In France, a recent crowdfunding platform MyPharmaCompany basis its business model on a return of royalties on the annual sales of financed products. This looks quite innovative as it is a royalty-based agreement (not equity), and hence it is not governed by the stricter regulatory requirements for equity-based crowdfunding.

Another French crowdfunding platform is PRE-IPO. PRE-IPO is a platform operated by Invest Securities that allows individual investors to invest in companies that are not yet listed but intend to list on a stock market in the short or medium term.
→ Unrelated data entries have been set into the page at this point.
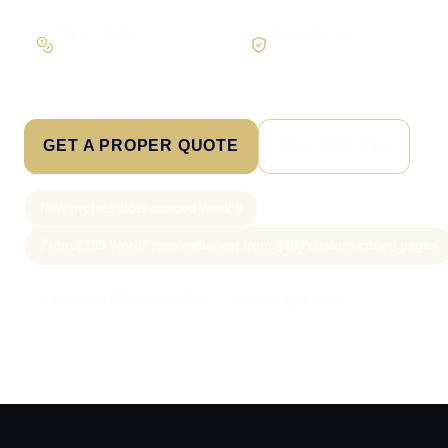
Pay in stages
Clear process
On larger builds
No jargon, no surprises
GET A PROPER QUOTE
SEE PRICING
New project slots scoped weekly
From £199 WordPress websites; from £499 custom-coded pages
Call Sam: 07903 505 874
WhatsApp Sam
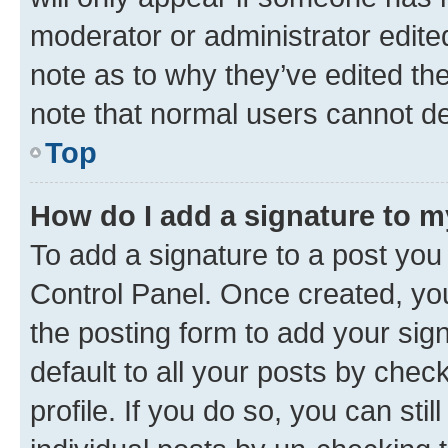
moderator or administrator edite
note as to why they’ve edited the
note that normal users cannot d
Top
How do I add a signature to 
To add a signature to a post you
Control Panel. Once created, y
the posting form to add your sig
default to all your posts by chec
profile. If you do so, you can sti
Until now, this type of transaction was reserved for the historical shareholders of the companies and the clients of investment banks. PRE-IPO wants to democratise the market by allowing individuals to invest from €2,500 in pre-IPO companies. Biotech companies backed by PRE-IPO include AlzProtect and InnaVirVax.

A similar company in the UK is PrimaryBid. Over the past three years PrimaryBid has rapidly grown into a dynamic, award winning investment platform that is democratising the public equity issuance market by allowing retail investors the ability to participate in equity offerings on the AIM market at the same time and price as institutional investors. To date, more than £56m has been sourced via the company’s platform. PrimaryBid doesn’t specialise in the biotech sector although one of their clients is Provexis, an AIM-listed company developing anti-thrombotic nutritional treatments.